Baby steps towards investing
| financeWhen you're learning something complex, it can help to break it down into small steps and figure out what sequence is right for you–especially if there are lots of other people who want to influence your decision.
Let's take investing, for example. There are all sorts of businesses built around making you want to earn more, all sorts of complex instruments that seem to enrich advisors more than clients, and all sorts of decisions that you can make that can either help you or screw up your life. Me, I'm trying to learn slowly.
I'm a simple investor. I don't need to beat the market. In fact, I'd like to stay as close to average as I can. I don't need to be smarter than other people who are buying and selling. Even if I have plenty of time, I don't want to spend that time and attention on tracking financial news. Baby steps – one lesson at a time.
I started by saving up. Then I opened up an investing account with TD and started with their e-series funds, since those had low management expense ratios and no commissions. After years of annually stashing money into TD e-series index funds, I'm now relatively confident about my ability to not panic based on the ups and downs of the market. The stock market has been practically all up since I started, actually. I've been investing at the rate I previously set for myself. I haven't figured out the best way of transferring larger amounts from the corporation yet, but that can wait. In the meantime, it's a good buffer for emergencies, and it means I can think of corrections as a good thing.

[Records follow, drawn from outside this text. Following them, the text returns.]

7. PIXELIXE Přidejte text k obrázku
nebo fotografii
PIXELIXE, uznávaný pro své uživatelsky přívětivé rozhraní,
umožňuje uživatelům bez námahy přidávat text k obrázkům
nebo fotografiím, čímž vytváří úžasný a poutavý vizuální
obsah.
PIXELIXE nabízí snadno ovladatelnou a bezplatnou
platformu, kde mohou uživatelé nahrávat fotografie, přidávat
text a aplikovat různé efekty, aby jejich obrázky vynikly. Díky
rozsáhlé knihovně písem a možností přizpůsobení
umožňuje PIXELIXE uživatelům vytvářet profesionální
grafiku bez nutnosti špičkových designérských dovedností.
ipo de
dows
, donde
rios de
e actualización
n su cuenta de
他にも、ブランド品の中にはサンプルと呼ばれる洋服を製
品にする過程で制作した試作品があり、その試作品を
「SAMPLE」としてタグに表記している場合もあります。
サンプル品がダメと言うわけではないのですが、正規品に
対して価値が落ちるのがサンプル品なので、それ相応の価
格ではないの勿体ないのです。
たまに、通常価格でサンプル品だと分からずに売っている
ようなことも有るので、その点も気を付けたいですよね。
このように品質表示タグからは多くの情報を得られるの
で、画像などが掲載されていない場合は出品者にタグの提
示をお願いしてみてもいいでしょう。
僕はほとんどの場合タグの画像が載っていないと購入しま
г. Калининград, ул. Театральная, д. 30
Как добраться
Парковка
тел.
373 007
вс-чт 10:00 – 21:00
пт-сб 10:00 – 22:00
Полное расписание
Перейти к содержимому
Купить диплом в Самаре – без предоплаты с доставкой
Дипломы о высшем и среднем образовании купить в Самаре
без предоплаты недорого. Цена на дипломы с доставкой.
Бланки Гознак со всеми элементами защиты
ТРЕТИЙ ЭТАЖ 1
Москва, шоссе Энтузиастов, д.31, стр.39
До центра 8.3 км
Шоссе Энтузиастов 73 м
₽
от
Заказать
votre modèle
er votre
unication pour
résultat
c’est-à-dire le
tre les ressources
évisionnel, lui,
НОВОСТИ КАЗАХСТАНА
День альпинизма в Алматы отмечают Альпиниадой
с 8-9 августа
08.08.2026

Over the past two years, I've gradually learned to think of my TFSA + RRSP + locked-in RRSP + non-registered investments as one big bucket to manage instead of having multiple allocations in multiple accounts. I sold some units (for the first time!) in order to shuffle my allocation around, simplifying my paperwork a little. I still have some duplicates because there's only so much each account can hold, but ah well. I've only ever sold units within tax-sheltered accounts, so I still haven't gone through the exercise of calculating my adjusted cost base for the e-funds in my non-registered account.
I briefly considered real estate, but I don't think real estate is the right fit for me (yet? at all?). It's a big commitment that I don't know enough about. Sure, there are probably upsides, but there are also scary downsides–especially with Ontario's tenant laws, which make it difficult to evict people if there are problems.
I've also thought about ETFs. After crunching the numbers, I don't think my portfolio size is large enough to justify switching. I'd probably save a little in fees, but it adds complexity.
For me, the next step is probably to sell a token amount from my non-registered holdings so that I can practice calculating the adjusted cost basis (and so that any tax penalties are also pretty small in case I totally mess up). Slowly leveling up!